Pull out every row below that contains the word "start" and copy each one in full. Case counts, so a match must have the same capital and small letters.
=== INFORMATION SHOWN ===
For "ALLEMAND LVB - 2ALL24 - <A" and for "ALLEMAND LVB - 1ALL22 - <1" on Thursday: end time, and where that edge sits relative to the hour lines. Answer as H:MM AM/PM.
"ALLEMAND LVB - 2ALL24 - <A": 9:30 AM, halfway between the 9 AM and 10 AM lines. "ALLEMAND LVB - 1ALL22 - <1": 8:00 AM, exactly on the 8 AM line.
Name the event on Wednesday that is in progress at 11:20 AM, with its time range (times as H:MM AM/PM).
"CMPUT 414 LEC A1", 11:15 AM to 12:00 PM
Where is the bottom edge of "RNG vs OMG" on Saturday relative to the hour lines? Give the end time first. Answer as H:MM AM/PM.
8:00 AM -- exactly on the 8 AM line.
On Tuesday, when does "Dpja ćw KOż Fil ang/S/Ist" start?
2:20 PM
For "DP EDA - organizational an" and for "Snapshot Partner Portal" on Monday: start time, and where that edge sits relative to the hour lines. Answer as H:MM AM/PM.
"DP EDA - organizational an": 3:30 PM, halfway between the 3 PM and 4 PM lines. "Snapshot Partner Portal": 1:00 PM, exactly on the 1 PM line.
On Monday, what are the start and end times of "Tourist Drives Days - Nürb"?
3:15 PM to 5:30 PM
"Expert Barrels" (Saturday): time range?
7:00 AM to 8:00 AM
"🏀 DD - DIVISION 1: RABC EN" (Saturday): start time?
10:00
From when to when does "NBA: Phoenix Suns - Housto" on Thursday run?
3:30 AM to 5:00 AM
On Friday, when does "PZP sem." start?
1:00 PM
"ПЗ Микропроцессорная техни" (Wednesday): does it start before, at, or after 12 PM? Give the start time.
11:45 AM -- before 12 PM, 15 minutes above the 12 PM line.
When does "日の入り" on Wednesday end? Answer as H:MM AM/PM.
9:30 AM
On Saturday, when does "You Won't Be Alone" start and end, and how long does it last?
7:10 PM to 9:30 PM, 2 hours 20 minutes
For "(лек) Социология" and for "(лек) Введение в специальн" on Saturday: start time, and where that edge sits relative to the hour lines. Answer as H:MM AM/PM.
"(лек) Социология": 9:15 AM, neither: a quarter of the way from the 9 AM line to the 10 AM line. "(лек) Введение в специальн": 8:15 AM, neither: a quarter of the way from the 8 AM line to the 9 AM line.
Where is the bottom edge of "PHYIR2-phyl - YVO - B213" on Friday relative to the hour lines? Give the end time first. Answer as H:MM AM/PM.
===
TASK RESULT.
On Tuesday, when does "Dpja ćw KOż Fil ang/S/Ist" start?
For "DP EDA - organizational an" and for "Snapshot Partner Portal" on Monday: start time, and where that edge sits relative to the hour lines. Answer as H:MM AM/PM.
On Monday, what are the start and end times of "Tourist Drives Days - Nürb"?
"🏀 DD - DIVISION 1: RABC EN" (Saturday): start time?
On Friday, when does "PZP sem." start?
"ПЗ Микропроцессорная техни" (Wednesday): does it start before, at, or after 12 PM? Give the start time.
On Saturday, when does "You Won't Be Alone" start and end, and how long does it last?
For "(лек) Социология" and for "(лек) Введение в специальн" on Saturday: start time, and where that edge sits relative to the hour lines. Answer as H:MM AM/PM.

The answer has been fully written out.